Last month Google sunk $125 million into Lending Club – the leader in peer-to-peer lending. Does it mean anything about Google? Lending Club? The banking industry? Yes….a little. But much less than most pundits in the personal finance space would have you think.
Background On Lending Club
Lending Club is one of a few companies left standing in the peer-to-peer lending space. The SEC shook up this industry starting in 2007 and most of the players took their marbles and went home at that time. But Lending Club survived and thrived. Their model of putting individual borrowers and lenders together evolved into a billion dollar industry and they are the undisputed leader of the pack.
LC has gone big time. Their board of directors is full of big shots like former U.S. Secretary of Treasury Lawrence H Summers and other high achievers from the financial world. They also have an impressive list of investors. But the media really sat up and took notice when Google (GOOG) plunked down their $125 million to buy a piece of the action. When they made that move, it automatically tripled the value of Lending Club (in about a year) to over $1.5 billion. That’s nice for Lending Club and it may turn out to be a good investment for Google. But here’s why it’s not such a huge deal.
1. The Money
It’s true that for some people $125 million might be considered a lot of money, but not for Google. Look at Google’s balance sheet for 2012. They have close to $15 billion in cash and $60 billion in current assets. This $125 million investment represents less than 1% of its cash for crying out loud.
And you can see that total current assets have exploded by over $10 billion a year for each of the last couple years. Google added $125 million to its balance sheet in less than 20 days. In other words, if the value of their Lending Club investment goes to zero, they can make it up in about 3 weeks.
2. The Investment
Just as you make your investments as part of a strategic plan, Google’s move must be understood in context.
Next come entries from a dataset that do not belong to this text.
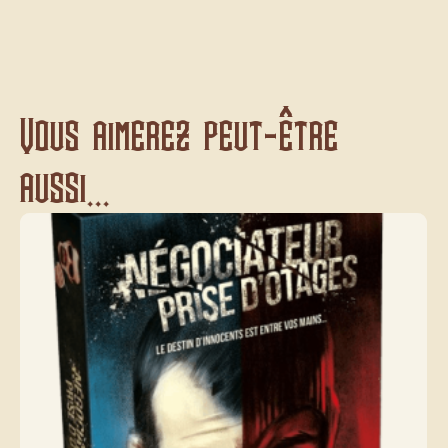
Vous aimerez peut-être
aussi...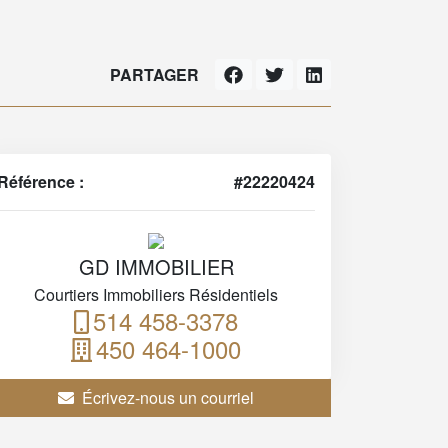
PARTAGER
Référence :
#22220424
GD IMMOBILIER
Courtiers Immobiliers Résidentiels
514 458-3378
450 464-1000
Écrivez-nous un courriel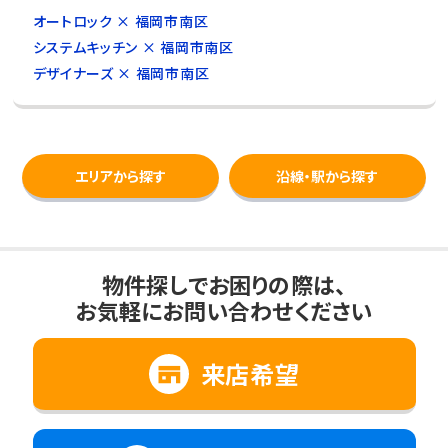
オートロック × 福岡市南区
システムキッチン × 福岡市南区
デザイナーズ × 福岡市南区
エリアから探す
沿線・駅から探す
物件探しでお困りの際は、
お気軽にお問い合わせください
来店希望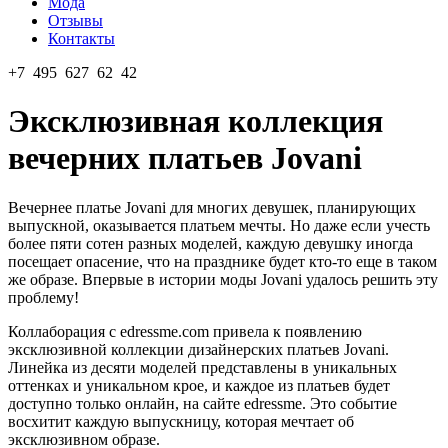
Мода
Отзывы
Контакты
+7 495 627 62 42
Эксклюзивная коллекция
вечерних платьев Jovani
Вечернее платье Jovani для многих девушек, планирующих
выпускной, оказывается платьем мечты. Но даже если учесть
более пяти сотен разных моделей, каждую девушку иногда
посещает опасение, что на празднике будет кто-то еще в таком
же образе. Впервые в истории моды Jovani удалось решить эту
проблему!
Коллаборация с edressme.com привела к появлению
эксклюзивной коллекции дизайнерских платьев Jovani.
Линейка из десяти моделей представлены в уникальных
оттенках и уникальном крое, и каждое из платьев будет
доступно только онлайн, на сайте edressme. Это событие
восхитит каждую выпускницу, которая мечтает об
эксклюзивном образе.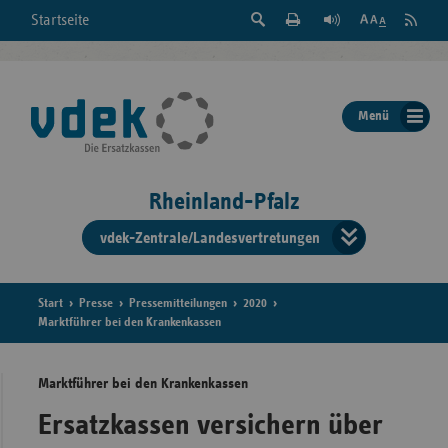
Suche
Seite
RSS
Startseite
Feed
einblenden
Drucken
abonni
Schrift
/
ausblenden
der
Menü
Seite
ändern
Rheinland-Pfalz
vdek-Zentrale/Landesvertretungen
Verband
der
Ersatzka
Start
Presse
Pressemitteilungen
2020
Marktführer bei den Krankenkassen
Marktführer bei den Krankenkassen
Bun
Ersatzkassen versichern über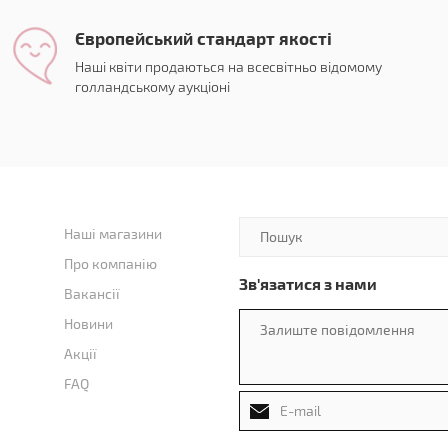
Європейський стандарт якості
Наші квіти продаються на всесвітньо відомому
голландському аукціоні
Наші магазини
Про компанію
Зв'язатися з нами
Вакансії
Новини
Акції
FAQ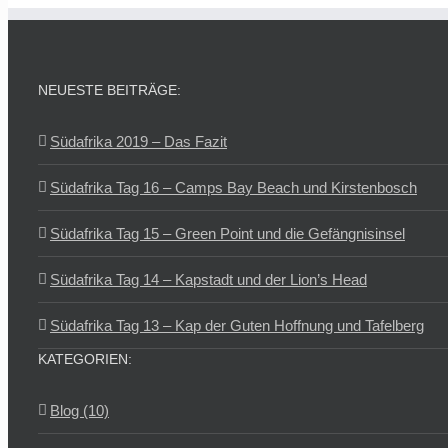
NEUESTE BEITRÄGE:
Südafrika 2019 – Das Fazit
Südafrika Tag 16 – Camps Bay Beach und Kirstenbosch
Südafrika Tag 15 – Green Point und die Gefängnisinsel
Südafrika Tag 14 – Kapstadt und der Lion’s Head
Südafrika Tag 13 – Kap der Guten Hoffnung und Tafelberg
KATEGORIEN:
Blog (10)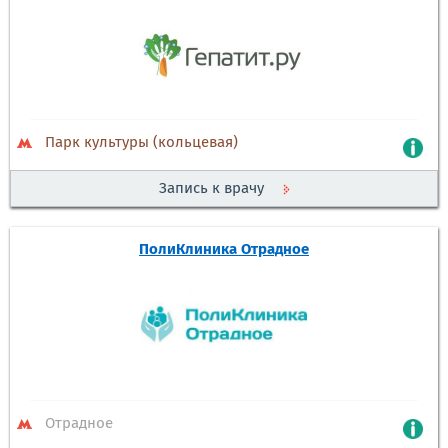
Парк культуры (кольцевая)
Запись к врачу
ПолиКлиника Отрадное
Отрадное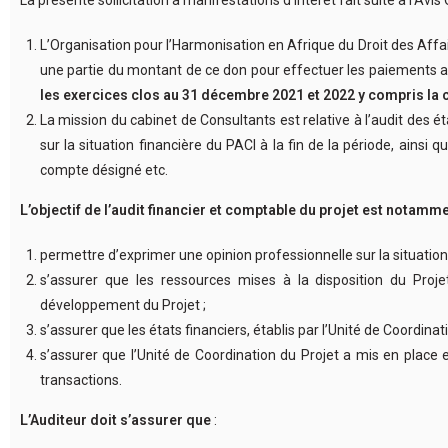
L’Organisation pour l’Harmonisation en Afrique du Droit des Affai
une partie du montant de ce don pour effectuer les paiements au 
les exercices clos au 31 décembre 2021 et 2022 y compris la 
La mission du cabinet de Consultants est relative à l’audit des é
sur la situation financière du PACI à la fin de la période, ains
compte désigné etc.
L’objectif de l’audit financier et comptable du projet est notamm
permettre d’exprimer une opinion professionnelle sur la situation 
s’assurer que les ressources mises à la disposition du Projet
développement du Projet ;
s’assurer que les états financiers, établis par l’Unité de Coordin
s’assurer que l’Unité de Coordination du Projet a mis en plac
transactions.
L’Auditeur doit s’assurer que
: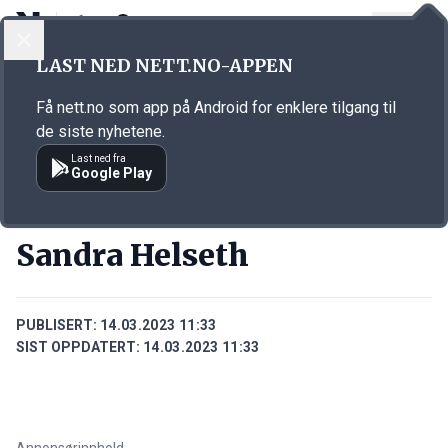
LOGG INN
MENY
Annonsørinnhold
LAST NED NETT.NO-APPEN
Link for annonse
Få nett.no som app på Android for enklere tilgang til
de siste nyhetene.
Last ned fra
Google Play
PERSONER
Sandra Helseth
PUBLISERT:
14.03.2023 11:33
SIST OPPDATERT:
14.03.2023 11:33
Annonsørinnhold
The investment division of Google (Google Ventures) has gone deep and wide into peer-to-peer everything idea. They believe, and they are probably right, that large centralized businesses are going to be run out of town by the internet that can put sources and users together faster and cheaper.In the last year, Google Ventures bought into six other crowd-based businesses such as CutomMade, Luminate, Trada, Rockbot,Smarterer and Space Monkey. Nobody is investing in crowd based businesses like Google is.
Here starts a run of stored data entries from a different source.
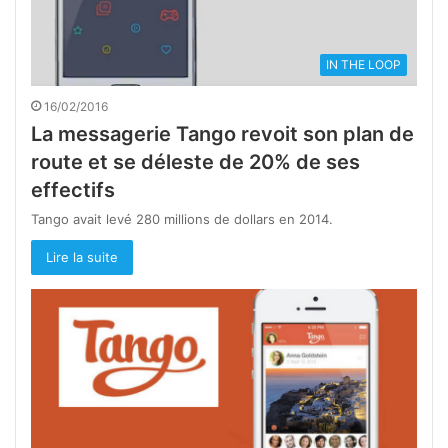
IN THE LOOP
16/02/2016
La messagerie Tango revoit son plan de
route et se déleste de 20% de ses
effectifs
Tango avait levé 280 millions de dollars en 2014.
Lire la suite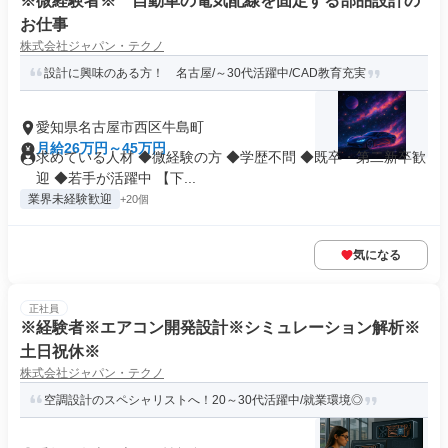
※微経験者※ 自動車の電気配線を固定する部品設計の
お仕事
株式会社ジャパン・テクノ
設計に興味のある方！ 名古屋/～30代活躍中/CAD教育充実
愛知県名古屋市西区牛島町
月給26万円～45万円
求めている人材 ◆微経験の方 ◆学歴不問 ◆既卒・第二新卒歓
迎 ◆若手が活躍中 【下...
業界未経験歓迎
+20個
気になる
正社員
※経験者※エアコン開発設計※シミュレーション解析※
土日祝休※
株式会社ジャパン・テクノ
空調設計のスペシャリストへ！20～30代活躍中/就業環境◎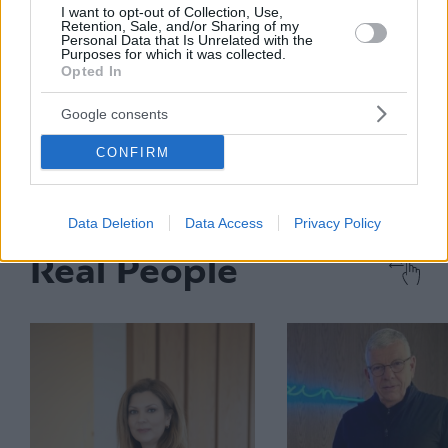
I want to opt-out of Collection, Use,
Ten Brinke: Επενδύει στη Γλυφάδα με
Retention, Sale, and/or Sharing of my
Personal Data that Is Unrelated with the
νέα premium projects που φέρνουν το
Purposes for which it was collected.
Opted In
resort living στην πόλη
Google consents
Διάβασέ το
CONFIRM
Data Deletion
Data Access
Privacy Policy
Real People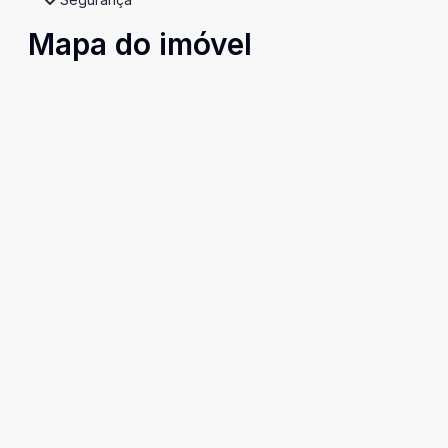
Mapa do imóvel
Each of these companies do different things and the range is rather diverse. They cover jewelry, furniture, online publishing, SEO, music and a learning company.
These moves could signal that Google wants to become Sears/Wal-Mart/Amazon/Apple/Craigslist/Citi all rolled up together. But I doubt it. It’s more likely that Google made these investments as a way to make a few shekels before these companies go public.
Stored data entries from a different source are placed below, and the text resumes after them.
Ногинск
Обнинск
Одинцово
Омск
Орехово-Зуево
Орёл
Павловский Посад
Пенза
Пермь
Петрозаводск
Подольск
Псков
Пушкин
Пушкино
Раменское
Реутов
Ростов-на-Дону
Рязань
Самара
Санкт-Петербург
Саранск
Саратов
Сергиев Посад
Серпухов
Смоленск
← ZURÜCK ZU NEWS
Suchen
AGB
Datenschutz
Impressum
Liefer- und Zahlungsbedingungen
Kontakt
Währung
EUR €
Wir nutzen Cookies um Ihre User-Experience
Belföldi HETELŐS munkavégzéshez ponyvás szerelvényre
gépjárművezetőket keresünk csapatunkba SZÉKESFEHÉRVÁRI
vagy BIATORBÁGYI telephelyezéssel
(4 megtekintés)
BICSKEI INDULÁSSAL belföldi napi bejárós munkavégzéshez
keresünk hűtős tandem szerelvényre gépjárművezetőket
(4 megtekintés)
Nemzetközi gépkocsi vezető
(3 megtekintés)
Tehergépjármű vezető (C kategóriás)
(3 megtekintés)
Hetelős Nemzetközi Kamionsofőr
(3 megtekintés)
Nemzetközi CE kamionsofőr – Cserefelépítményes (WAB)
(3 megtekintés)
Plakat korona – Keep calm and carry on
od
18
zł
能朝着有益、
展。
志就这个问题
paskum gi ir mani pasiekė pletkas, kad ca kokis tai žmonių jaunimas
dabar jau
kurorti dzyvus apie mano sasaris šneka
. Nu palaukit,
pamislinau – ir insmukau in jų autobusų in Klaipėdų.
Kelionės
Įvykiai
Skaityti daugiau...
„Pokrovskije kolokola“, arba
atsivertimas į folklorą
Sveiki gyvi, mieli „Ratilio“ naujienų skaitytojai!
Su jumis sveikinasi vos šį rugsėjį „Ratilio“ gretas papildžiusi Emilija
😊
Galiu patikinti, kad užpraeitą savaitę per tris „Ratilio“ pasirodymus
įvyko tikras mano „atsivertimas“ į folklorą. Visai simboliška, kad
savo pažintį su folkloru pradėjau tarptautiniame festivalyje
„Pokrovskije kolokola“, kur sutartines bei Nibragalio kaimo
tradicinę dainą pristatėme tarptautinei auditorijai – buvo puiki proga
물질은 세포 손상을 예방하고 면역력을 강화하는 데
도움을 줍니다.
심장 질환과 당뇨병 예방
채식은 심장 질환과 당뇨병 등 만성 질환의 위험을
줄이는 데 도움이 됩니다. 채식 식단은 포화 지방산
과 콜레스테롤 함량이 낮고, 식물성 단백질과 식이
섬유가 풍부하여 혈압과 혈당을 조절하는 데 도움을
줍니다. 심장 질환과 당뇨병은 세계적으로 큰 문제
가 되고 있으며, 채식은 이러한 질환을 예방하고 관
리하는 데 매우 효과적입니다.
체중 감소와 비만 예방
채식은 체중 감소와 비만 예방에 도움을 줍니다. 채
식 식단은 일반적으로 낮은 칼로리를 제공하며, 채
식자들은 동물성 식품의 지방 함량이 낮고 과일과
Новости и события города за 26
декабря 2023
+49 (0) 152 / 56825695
Its investment in Lending Club is no different. LC is profitable and growing like crazy. Google is taking advantage of a good investment opportunity – why not?
What this means for Lending Club
It means nothing right now. Lending Club looks solid. They are a legitimate company and doing a lot of things right. Google’s investment reflects what the market already knows. It doesn’t change anything.
Down the line, Google could impact Lending Club’s direction as a significant shareholder. And Lending Club’s future isn’t certain either. Things look good now but things change. Remember Blockbuster and Sprint? They failed to change with the market and got smacked pretty good. There is no guarantee that the same thing won’t happen to Lending Club. If you are in business, there is always risk. But for borrowers and lenders right now, it’s business as usual.
Do you think Google’s investment is more significant? Why or why not?